任务要求
请根据下面关于红黑树的节选，用一到三句话说明为什么新插入的节点一定是红色。

原文节选
红黑树(上)
(C语言实现)\
文章目录
一、平衡条件
- 节点非黑既红
- 根节点是黑色
- 叶子(NIL)结点是黑色
- 红色节点下面接两个黑色节点
- 从根节点到叶子结点路径上,黑色节点数量相同
平衡条件的认识
第4条和第5条条件,注定了,红黑树中最长路径是最短路径的长度的 2 倍。
本质上,红黑树也是通过树高来控制平衡的。
红黑树比 AVL 树树高控制条件要更松散,红黑树在发生节点插入和删除以后,发生调整的概率,比 AVL 树要更小。
二、学习诀窍
- 理解红黑树的插入调整,要站在祖父节点向下进行调整
- 理解红黑树的删除调整,要站在父节点向下进行调整
- 插入调整,主要就是为了解决双红情况
- 新插入的节点一定是红色,插入黑色节点一定会产生冲突,违反条件5,插入红色节点,不一定产生冲突
- 把每一种情况,想象成一棵大的红黑树中的局部子树
- 局部调整的时候,为了不影响全局,调整前后的路径上黑色节点数量相同
三、插入策略
- 叔叔节点为红色的时候,修改三元组小帽子,改成红黑黑
- 叔叔节点为黑色的时候,参考 AVL 树的失衡情况,分成 L L , L R , R L , R R LL,LR,RL,RR LL,LR,RL,RR, 先参考 AVL 树的旋转调整策略,然后再修改三元组的颜色,有两种调整策略:红色上浮,红色下沉。
- 两大类情况,包含 8 种小情况
四、代码演示
- 插入调整,发正在递归的回溯阶段
- 插入调整代码中,使用 goto 语句,8行代码,变成了4行
- 处理根节点一定是黑色,通过代码封装, i n s e r t − > _ _ i n s e r t insert->\_\_insert insert−>__insert
#include <stdio.h>
#include <stdlib.h>
#include <time.h>
typedef struct Node {
int key;
int color; // 0 red, 1 black, 2 double black
struct Node *lchild, *rchild;
} Node;
Node __NIL;
#define NIL (&__NIL)
__attribute__((constructor))

给定数据
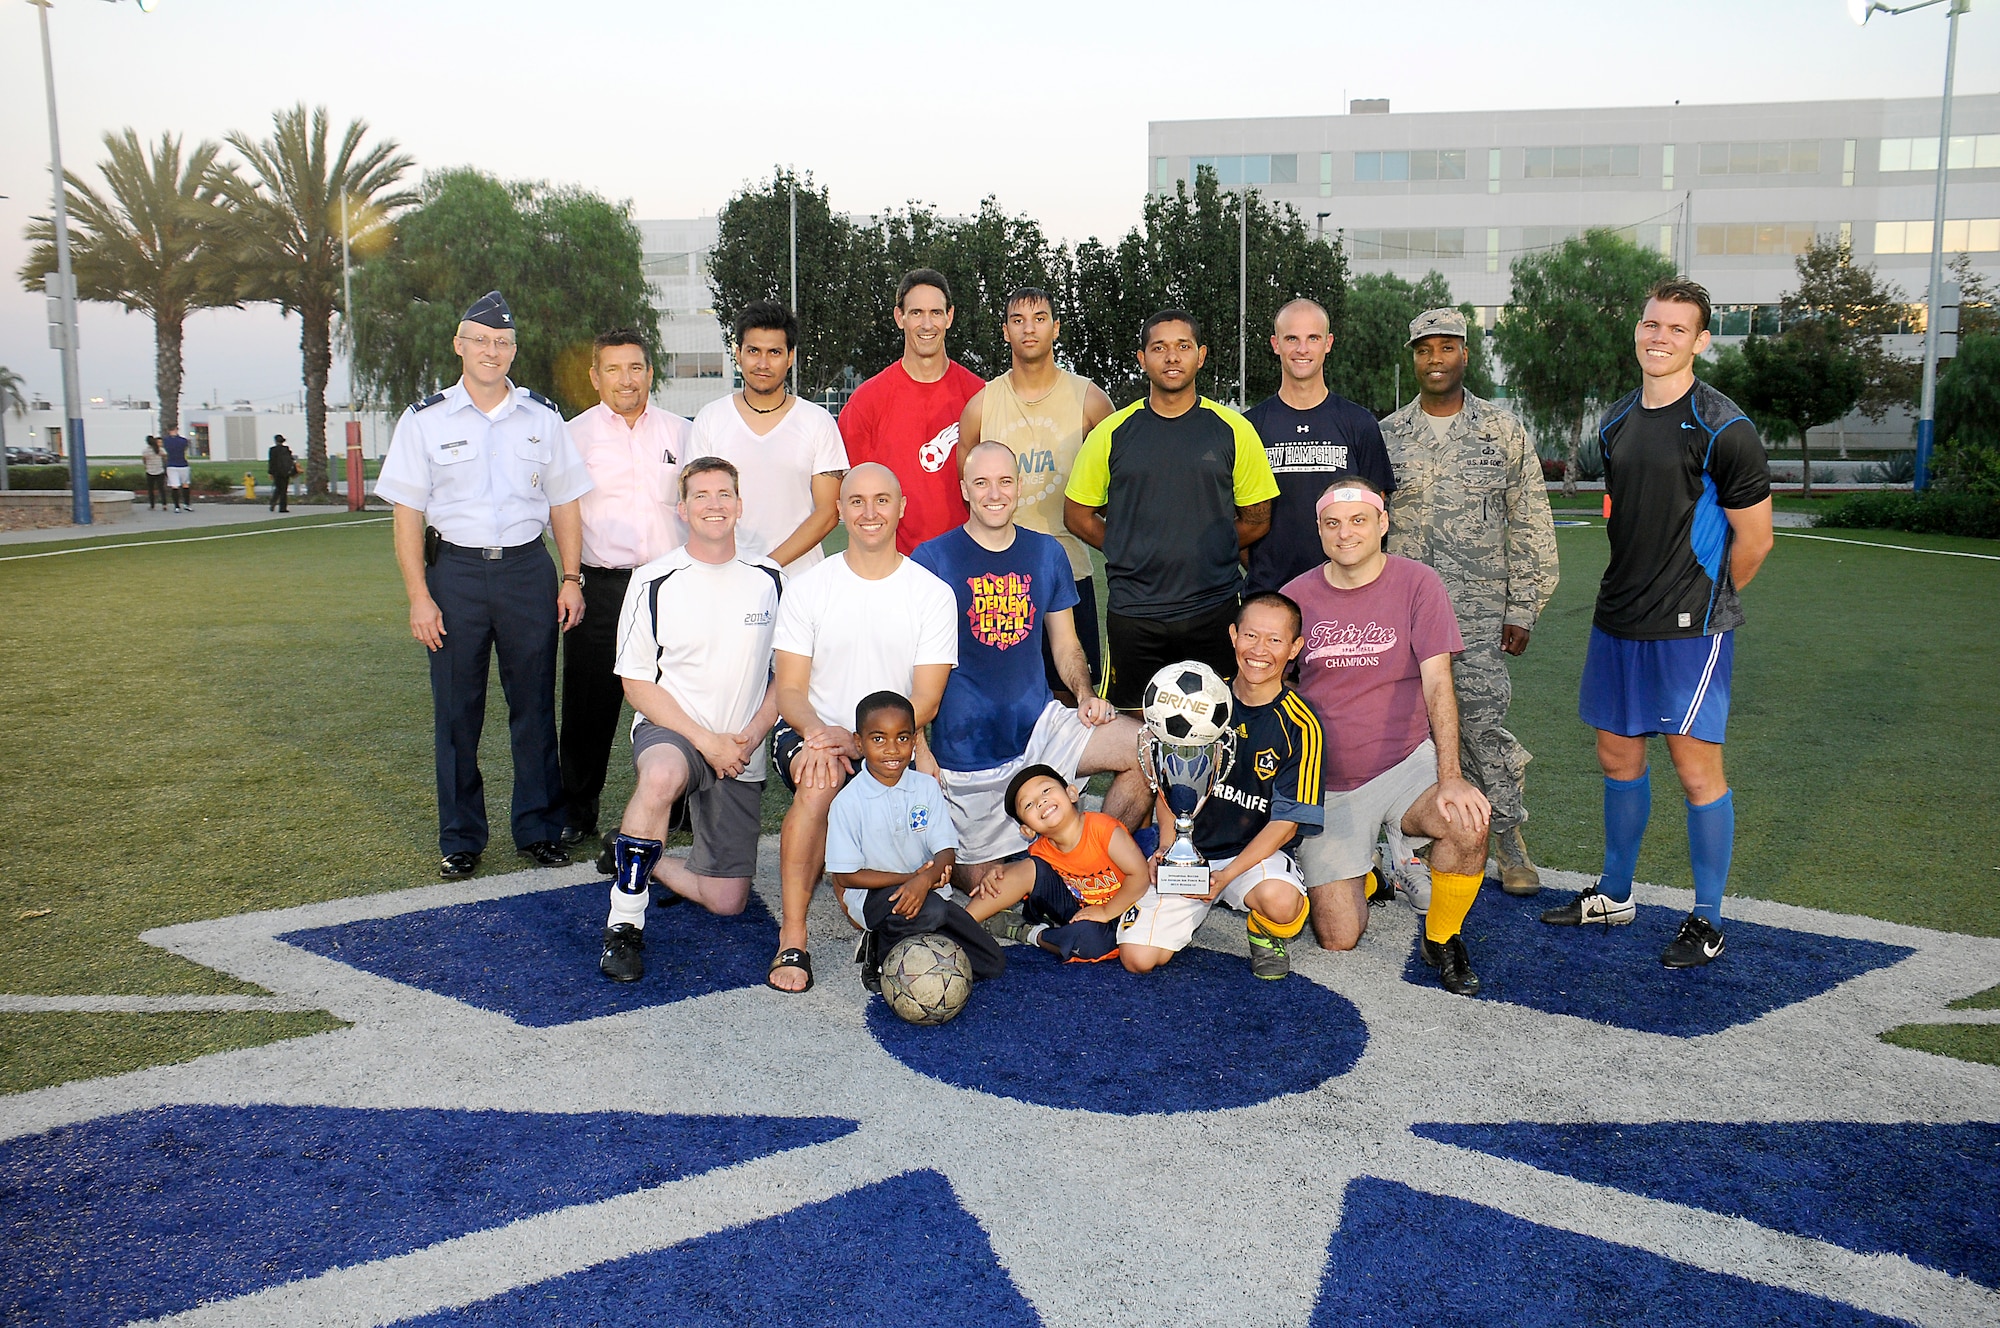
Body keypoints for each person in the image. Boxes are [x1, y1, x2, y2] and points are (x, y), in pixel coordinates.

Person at [1542, 278, 1773, 968]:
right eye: (1651, 325)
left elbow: (1755, 541)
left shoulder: (1724, 428)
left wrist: (1706, 603)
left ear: (1701, 341)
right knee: (1617, 755)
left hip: (1688, 630)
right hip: (1617, 617)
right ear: (1637, 331)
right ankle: (1616, 893)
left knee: (1696, 768)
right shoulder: (1615, 423)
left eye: (1677, 329)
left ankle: (1707, 920)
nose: (1660, 337)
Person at [375, 290, 592, 880]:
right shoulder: (424, 420)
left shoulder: (543, 418)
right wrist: (420, 595)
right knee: (456, 713)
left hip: (527, 570)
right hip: (455, 576)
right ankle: (461, 837)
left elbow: (565, 501)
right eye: (479, 340)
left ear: (513, 350)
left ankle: (541, 829)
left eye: (501, 343)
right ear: (459, 346)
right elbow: (407, 515)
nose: (490, 351)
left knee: (534, 708)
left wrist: (571, 578)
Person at [1283, 476, 1493, 997]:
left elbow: (1439, 682)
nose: (1345, 533)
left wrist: (1451, 778)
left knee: (1466, 823)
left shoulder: (1419, 583)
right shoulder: (1295, 596)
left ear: (1383, 523)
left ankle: (1442, 937)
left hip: (1403, 764)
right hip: (1327, 782)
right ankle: (1378, 870)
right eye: (1333, 523)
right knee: (1338, 937)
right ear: (1319, 530)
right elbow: (1272, 685)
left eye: (1358, 520)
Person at [912, 440, 1151, 893]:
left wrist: (1084, 696)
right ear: (964, 489)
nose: (994, 493)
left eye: (1005, 481)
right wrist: (921, 750)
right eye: (981, 483)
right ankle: (1023, 855)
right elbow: (911, 664)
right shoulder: (932, 559)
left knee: (1145, 747)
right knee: (986, 887)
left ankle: (1088, 866)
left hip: (1040, 726)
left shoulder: (1046, 553)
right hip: (966, 751)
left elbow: (1065, 644)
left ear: (1019, 486)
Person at [1380, 308, 1560, 897]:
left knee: (1481, 724)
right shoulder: (1387, 435)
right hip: (1403, 611)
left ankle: (1507, 837)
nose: (1435, 359)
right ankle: (1425, 833)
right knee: (1406, 723)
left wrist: (1523, 606)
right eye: (1424, 349)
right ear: (1414, 358)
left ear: (1465, 354)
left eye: (1447, 347)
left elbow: (1530, 518)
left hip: (1478, 611)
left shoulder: (1501, 431)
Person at [765, 463, 959, 993]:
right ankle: (793, 935)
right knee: (820, 782)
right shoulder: (809, 588)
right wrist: (823, 735)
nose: (869, 512)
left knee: (874, 902)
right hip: (814, 730)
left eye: (881, 500)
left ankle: (864, 906)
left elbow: (927, 699)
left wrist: (870, 742)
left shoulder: (931, 593)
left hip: (894, 738)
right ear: (840, 510)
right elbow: (790, 692)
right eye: (855, 501)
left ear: (901, 508)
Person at [597, 457, 784, 983]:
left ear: (739, 505)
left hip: (741, 745)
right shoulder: (653, 579)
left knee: (727, 901)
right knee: (661, 776)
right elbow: (635, 682)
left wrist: (746, 738)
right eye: (701, 495)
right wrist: (706, 741)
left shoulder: (770, 578)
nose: (714, 505)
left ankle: (637, 853)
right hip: (674, 732)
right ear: (683, 509)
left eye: (724, 493)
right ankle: (624, 926)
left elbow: (785, 678)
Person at [1064, 309, 1280, 710]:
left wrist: (1209, 545)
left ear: (1200, 355)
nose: (1172, 357)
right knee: (1132, 731)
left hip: (1213, 609)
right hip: (1135, 613)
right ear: (1142, 359)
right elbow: (1077, 513)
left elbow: (1258, 518)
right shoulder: (1112, 432)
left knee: (1216, 724)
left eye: (1183, 346)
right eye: (1159, 347)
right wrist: (1126, 546)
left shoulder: (1233, 428)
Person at [1118, 592, 1324, 980]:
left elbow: (1288, 823)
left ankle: (1263, 933)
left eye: (1275, 640)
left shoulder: (1302, 725)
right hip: (1188, 851)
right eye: (1250, 636)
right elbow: (1168, 785)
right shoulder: (1192, 700)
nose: (1259, 650)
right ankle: (1183, 875)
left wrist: (1225, 878)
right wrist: (1166, 847)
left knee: (1280, 903)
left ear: (1295, 647)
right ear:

问题解答
插入黑色节点一定会产生冲突，违反第5条平衡条件，即从根节点到叶子结点的路径上黑色节点数量相同。插入红色节点则不一定产生冲突，所以新插入的节点一定是红色。